The attack on footballers came after a closer inspection of the government’s proposed 80% payment for worker’s wages turned out to be an 80% underwriting of high interest business loans for companies, merely with recommendations to spend the loan capital on paying the wages of workers.
Financial expert, Tom Bodinar explained, “by underwriting these loans, the government don’t actually need to pay anything but still get to word it as if they are.

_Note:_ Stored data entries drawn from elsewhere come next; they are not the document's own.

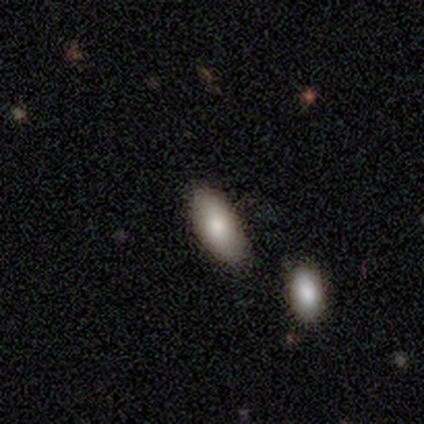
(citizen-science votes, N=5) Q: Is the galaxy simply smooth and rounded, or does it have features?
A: smooth — 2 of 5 (40%, tied with star or artifact).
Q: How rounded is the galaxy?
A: in between — 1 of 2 (50%, tied with cigar-shaped).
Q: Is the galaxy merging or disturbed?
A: none — 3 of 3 (100%).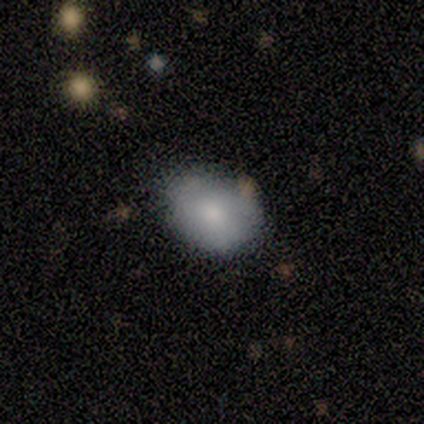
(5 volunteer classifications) Morphology: type=smooth (80%); roundness=in between (75%); merging=none (80%).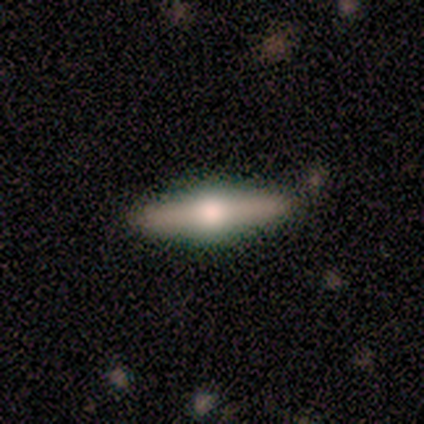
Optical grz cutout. It shows a featured or disk galaxy (67%) viewed edge-on (50%, tied with no) with a rounded central bulge (100%). Merging: none (100%).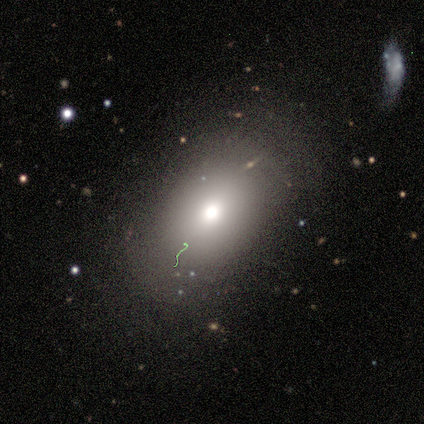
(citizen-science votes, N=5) Smooth or featured: smooth — 100%
How rounded: in between — 100%
Merging: none — 80% (minor disturbance — 20%)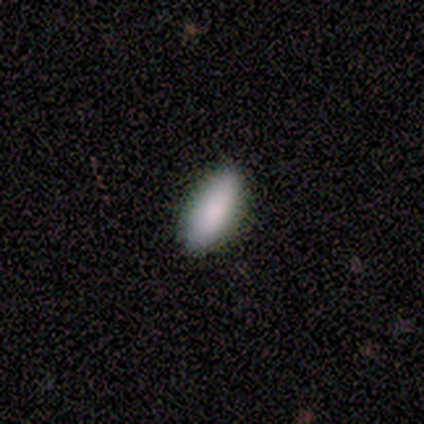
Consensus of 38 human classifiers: This is clearly a smooth galaxy (87%). How rounded: likely in between (79%). Merging: clearly none (89%).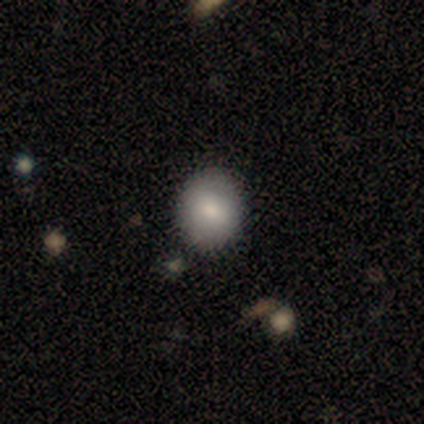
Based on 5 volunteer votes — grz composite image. It shows a smooth galaxy with no disk features (100%) that is round (80%). Merging: none (100%).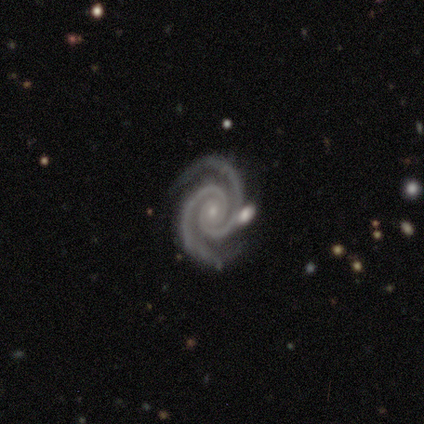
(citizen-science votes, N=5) A featured or disk galaxy (100%) with no bar (100%), 2 (100%) tight (100%) spiral arms (100%) and a small central bulge (100%).

Vote fractions:
- Smooth or featured? featured or disk: 100% / smooth: 0% / star or artifact: 0%
- Edge-on disk? no: 100% / yes: 0%
- Bar? no: 100% / strong: 0% / weak: 0%
- Spiral arms? yes: 100% / no: 0%
- Spiral winding? tight: 100% / medium: 0% / loose: 0%
- Spiral arm count? 2: 100% / 1: 0% / 3: 0% / 4: 0% / more than 4: 0% / can't tell: 0%
- Bulge size? small: 100% / dominant: 0% / large: 0% / moderate: 0% / none: 0%
- Merging? none: 80% / merger: 20% / minor disturbance: 0% / major disturbance: 0%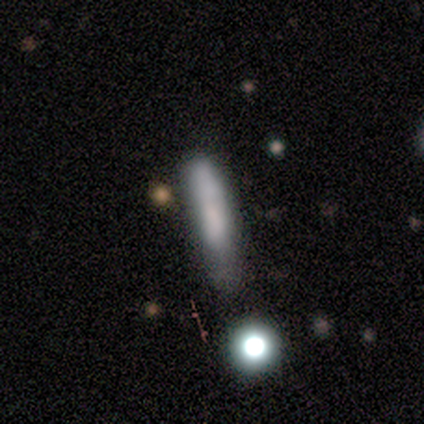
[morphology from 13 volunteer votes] smooth-or-featured: smooth: 85% | featured or disk: 15% | star or artifact: 0%
  how-rounded: cigar-shaped: 91% | in between: 9% | round: 0%
  merging: none: 38% | minor disturbance: 31% | major disturbance: 15% | merger: 15%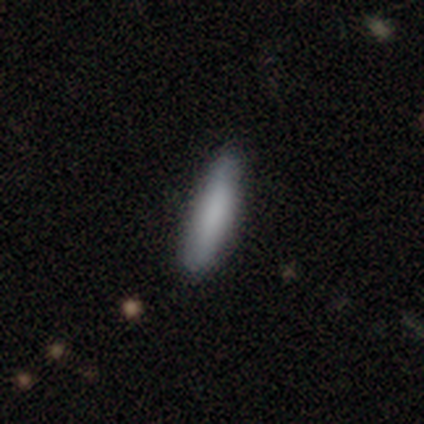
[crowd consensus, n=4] smooth-or-featured: smooth: 100% | featured or disk: 0% | star or artifact: 0%
  how-rounded: cigar-shaped: 75% | in between: 25% | round: 0%
  merging: none: 100% | minor disturbance: 0% | major disturbance: 0% | merger: 0%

If a business defaults, it will most likely do so after the crisis is over when the emergency underwriting covenants time out.”
“What we’re seeing, unfortunately, is banks imposing massive interest rates in the hope that companies will default during the crisis, ensuring public funds pay the debt instead of all that messy asset stripping.”
“This is very very evil, so it’s in the government’s interests to shift the focus to footballers and members of the public who ignore the lock-down.”
Bodinar went on, “it’s the same with this headline grabber about wiping out billions in NHS debt. This money isn’t owed by the NHS, it’s owed by the government. They’re essentially ripping up a bunch of big money IOUs they’ve written to themselves.”
“None of this is real money in any sense of the word, just moving numbers around on a page. If you want to see where the real money isn’t, it isn’t paying for adequate PPE or a much needed rise in nurse’s wages. But you won’t hear Hancock talk about that in his daily ego-trip to the nation.”